# Instruções das tarefas
**1)** Segundo o texto sobre Xica Manicongo, quem a denunciou à Inquisição em 1591?
**2)** Extraia do texto sobre Xica Manicongo todo o trecho que vai de "Identidade de gênero" até "masculina, Francisco Manicongo.".
**3)** Passe para o inglês esta frase do texto sobre Xica Manicongo: "Muito mais não se sabe sobre a biografia de Xica Manicongo."

# Documento de origem
::::

Xica era Francisco Manicongo, ou Francisco de Congo. Nasceu no antigo Reino do Congo e foi trazida para o Brasil como escravizada na segunda metade do século 16. Trabalhava para um sapateiro de Salvador. Na primeira vez que um religioso da Santa Inquisição foi enviado ao Brasil colonial, em 1591, foi denunciada pelo português Matias Moreira. Entre seus “crimes” estavam a orientação homossexual e a maneira de se vestir.

De acordo com as pesquisas do antropólogo Luiz Mott, professor da Universidade Federal da Bahia (UFBA) e fundador do Grupo Gay da Bahia, da denúncia constava que Manicongo “tem fama, entre os negros desta cidade, que é sodomita”. Moreira declarou ainda tê-la visto “com um pano cingido, assim como na sua terra do Congo trazem os sodomitas”, e que este hábito seria a prática adotada por “negros sodomitas que no pecado nefando servem de mulheres pacientes”. O denunciante teria repreendido Xica por não usar “o vestido de homem”.

Identidade de gênero e os limites da história documentada

Muito mais não se sabe sobre a biografia de Xica Manicongo. Nos anos 1990, a personagem foi descoberta por Mott a partir de pesquisas nos registros da Inquisição no Brasil. Até então, contudo, ela era apresentada por sua identidade masculina, Francisco Manicongo.

“Ultimamente dezenas de inverdades têm sido ditas a respeito dela, que não se sustentam. Ela não foi presa nem queimada”, esclarece o antropólogo, lembrando que o que se sabe a respeito de Manicongo se restringe às quatro linhas dos arquivos da Inquisição.

::::

Dados de geometria multivista
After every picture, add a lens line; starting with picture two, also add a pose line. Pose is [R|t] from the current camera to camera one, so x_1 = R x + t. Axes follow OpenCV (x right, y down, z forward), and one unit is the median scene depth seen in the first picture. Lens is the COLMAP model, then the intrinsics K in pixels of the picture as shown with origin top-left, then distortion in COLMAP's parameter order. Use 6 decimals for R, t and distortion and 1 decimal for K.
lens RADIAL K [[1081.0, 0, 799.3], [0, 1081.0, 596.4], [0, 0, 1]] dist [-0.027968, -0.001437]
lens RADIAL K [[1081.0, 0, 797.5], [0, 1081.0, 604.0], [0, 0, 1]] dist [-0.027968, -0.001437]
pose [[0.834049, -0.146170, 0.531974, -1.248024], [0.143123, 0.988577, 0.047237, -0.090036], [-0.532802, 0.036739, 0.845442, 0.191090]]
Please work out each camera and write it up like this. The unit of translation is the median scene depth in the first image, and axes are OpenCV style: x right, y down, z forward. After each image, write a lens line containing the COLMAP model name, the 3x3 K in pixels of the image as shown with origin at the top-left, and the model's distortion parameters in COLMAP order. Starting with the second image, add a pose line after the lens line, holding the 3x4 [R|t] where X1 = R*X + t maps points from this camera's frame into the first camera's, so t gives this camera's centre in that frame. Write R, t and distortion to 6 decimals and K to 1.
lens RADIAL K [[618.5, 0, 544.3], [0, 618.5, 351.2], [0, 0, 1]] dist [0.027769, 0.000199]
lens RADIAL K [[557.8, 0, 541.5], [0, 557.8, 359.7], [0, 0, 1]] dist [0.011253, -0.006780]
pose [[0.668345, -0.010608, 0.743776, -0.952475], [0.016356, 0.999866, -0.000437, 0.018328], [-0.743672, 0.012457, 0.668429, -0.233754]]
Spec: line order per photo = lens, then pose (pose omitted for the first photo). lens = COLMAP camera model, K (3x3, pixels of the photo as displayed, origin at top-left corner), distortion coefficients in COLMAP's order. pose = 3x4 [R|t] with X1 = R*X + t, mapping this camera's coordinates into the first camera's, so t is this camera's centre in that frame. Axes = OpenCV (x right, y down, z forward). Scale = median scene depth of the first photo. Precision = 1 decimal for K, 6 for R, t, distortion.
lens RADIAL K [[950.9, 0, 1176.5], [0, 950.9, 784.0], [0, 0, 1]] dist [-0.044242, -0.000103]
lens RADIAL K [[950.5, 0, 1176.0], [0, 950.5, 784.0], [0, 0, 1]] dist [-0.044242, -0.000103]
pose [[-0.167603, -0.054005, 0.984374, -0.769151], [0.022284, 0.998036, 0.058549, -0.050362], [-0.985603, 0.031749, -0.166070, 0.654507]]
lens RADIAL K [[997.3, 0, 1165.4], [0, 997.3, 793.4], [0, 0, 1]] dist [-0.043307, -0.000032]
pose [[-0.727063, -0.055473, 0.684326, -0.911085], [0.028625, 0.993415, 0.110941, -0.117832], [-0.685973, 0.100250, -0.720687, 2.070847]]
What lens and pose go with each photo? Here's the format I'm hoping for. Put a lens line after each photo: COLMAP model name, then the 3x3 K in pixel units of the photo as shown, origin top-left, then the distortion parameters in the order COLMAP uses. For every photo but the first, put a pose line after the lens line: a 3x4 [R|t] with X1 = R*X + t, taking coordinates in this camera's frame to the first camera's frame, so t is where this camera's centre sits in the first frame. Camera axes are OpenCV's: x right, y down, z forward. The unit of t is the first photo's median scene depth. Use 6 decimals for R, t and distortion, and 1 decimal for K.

::::

# Respostas em ordem
**1)** O português Matias Moreira.

**2)**
Identidade de gênero e os limites da história documentada

Muito mais não se sabe sobre a biografia de Xica Manicongo. Nos anos 1990, a personagem foi descoberta por Mott a partir de pesquisas nos registros da Inquisição no Brasil. Até então, contudo, ela era apresentada por sua identidade masculina, Francisco Manicongo.

**3)** Not much more is known about the biography of Xica Manicongo.